Plus Friday was the craziest, most stress-filled day at work all day long, and when I got home, I had so much to do that I was sure it wasn't all going to get done. I was overwhelmed, completely stressed, and too busy for words, and here's the glorious part...

During all that stress and pressure, not ONCE did I ever even consider smoking. That thought actually seems rather bizarre to me now. HALLELUJAH!!!! Bizarre thoughts are really bizarre to me now, THAT WAS THE GOAL!

It was not too very long ago that I spent my days waiting and waiting to get some relief from the irrational thoughts that once consumed me when I was an actively-feeding addict. Those thoughts seemed so powerful, the urges uncontrollable. The desire for nicotine was more than simply a desire, I thought it was more urgent a need than food or shelter or self-preservation.

I was killing myself for a poison that I was sure I couldn't live without. I remember when I truly learned what ONE DAY AT A TIME means. It literally means DON'T SMOKE TODAY! That's it! It's that simple. Tomorrow we'll deal with tomorrow, but for today, don't smoke, NO MATTER WHAT. That is all it took to get to six months. But, somewhere along the way (and I'm not entirely sure when it happened) I started being comfortable more than I was uncomfortable, and now I am very rarely ever uncomfortable.

I was uncomfortable last week for about 10 seconds. I went to my daughter's first softball game of the season, and sat in the same place I sat last year and the first thing I thought of after I got sat down was, "Time to smoke". Luckily for me, there was a couple sitting really close to me smoking. (I know, how is that lucky?) It was lucky because I was able to quickly see them smoking, smell them smoking, and remember just how much I used to HATE, REALLY HATE smoking at my daughter's games with all the non-smoking parents glaring at me in disgust. I took a deep breath, smiled, and RELAXED because I had reached my goal...I AM AT LAST A COMFORTABLE EX-SMOKER!!!

These days, the smoking thoughts (yes, thoughts, not urges, not cravings, nothing but fleeting thoughts) are followed in short order by a smile and sometimes complete laughter, depending on how silly the smoking memory. Usually all it takes to stop an imagined or remembered desire is the actual smell of a cigarette burning. In the early days, I was afraid that being around others who were smoking would make me want to smoke. Now the opposite is the case. One lungful of second-hand smoke, and I'm thanking God that I no longer subjecting myself and my family to that aweful stench, the burning eyes and throat, the whole nasty feeding frenzy!

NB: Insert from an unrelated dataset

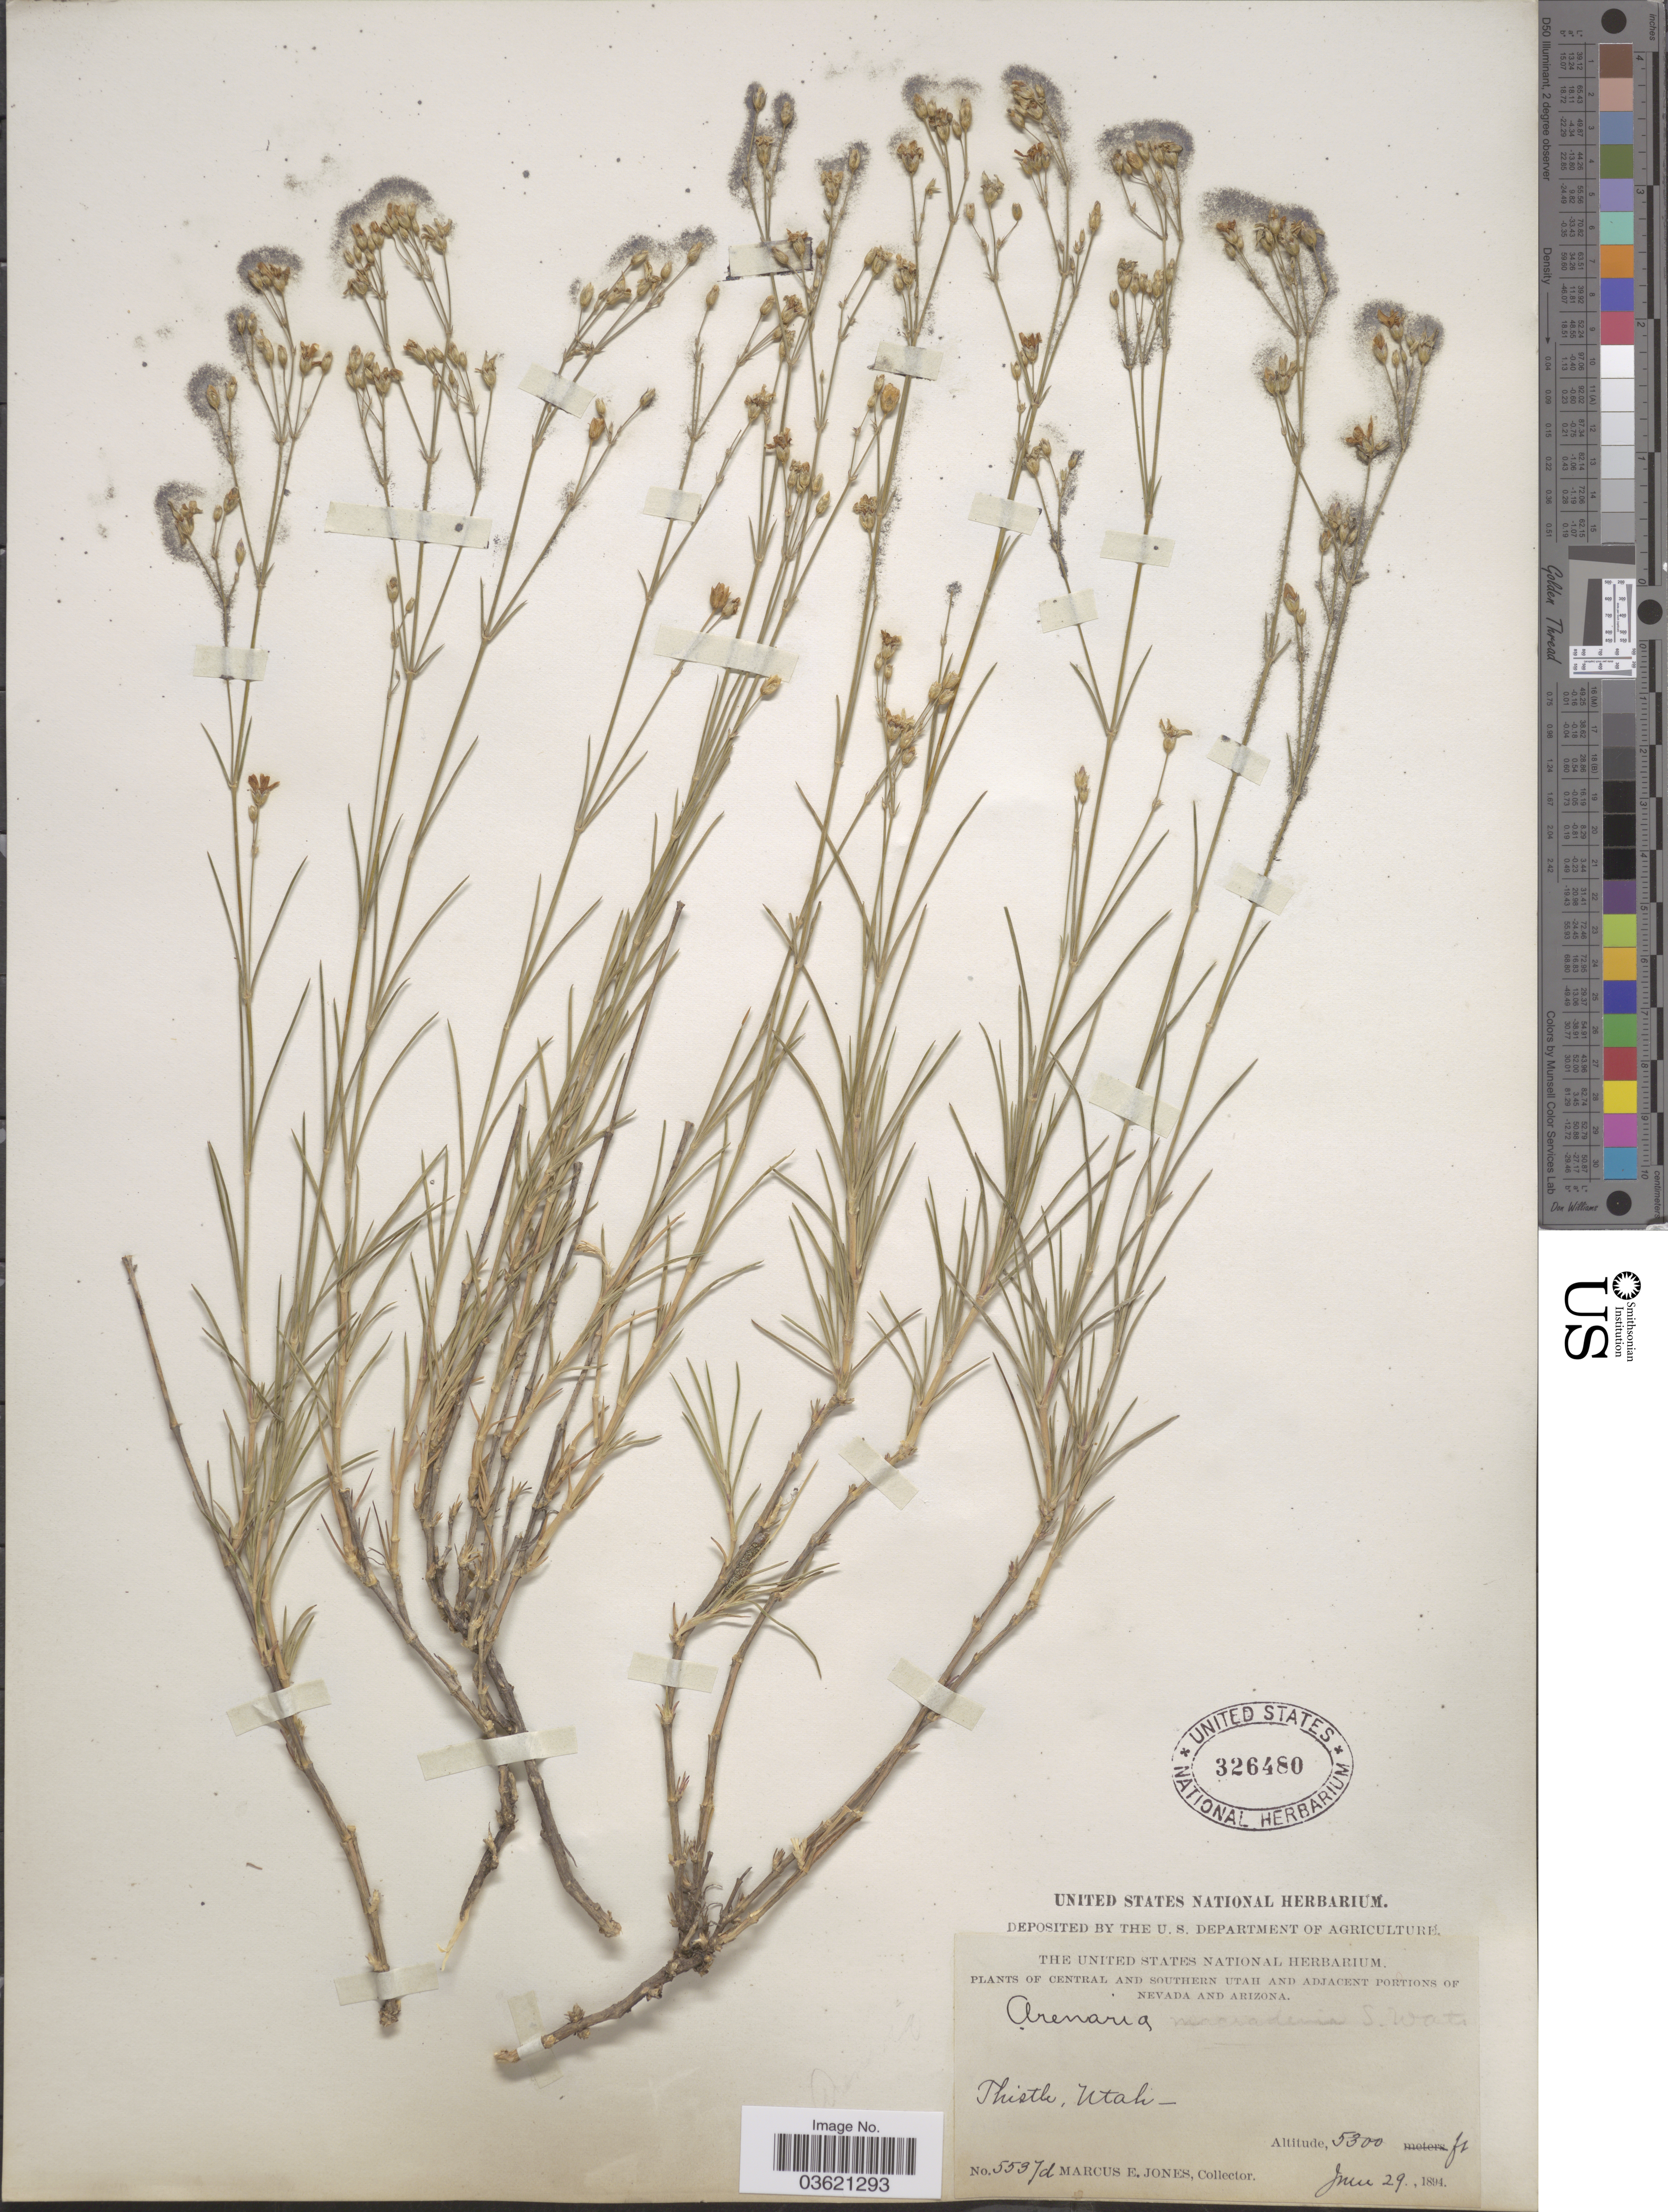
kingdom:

BTW, I remember early in my quit I would see someone write that they had smoking thoughts at 6 months, or a year quit, and the junky inside would say, "See, they've been quit a long time and they still want to smoke. You might as well just give up now and save yourself the misery." I want anyone who is having those kinds of thoughts to tell your inner junky to shut up. The fact of the matter is that a smoking thought now is NOTHING like a smoking thought early in your quit. It doesn't hurt. It doesn't pull at your mind. It doesn't make your stomach clench. It doesn't get in your head and ruin your life. It just comes and goes like any other thought. There's no emotion attached to it anymore. It is a benign thought.

Now, let's qualify all this talk of success with my knowledge of addiction. This is truly what has made it possible for me to stay quit forever. Knowing (and believing) that one puff will cause a complete and total relapse to 2 packs a day no matter how long I have been quit is the secret to my success.

In closing, (yes, I am really gonna shut up soon) I want to share something. Last year at the same ballpark, my son fell and broke his arm. I enjoyed relating my smoking memory to his arm-breaking memory. It would have been absurd for him to get to the park for the first time this year and think, "I broke my arm here last year, so I need to break it again now because I'm here." Another trigger bites the dust!

~Jeanne
6 months, 2 days and counting...and totally in love with my quit!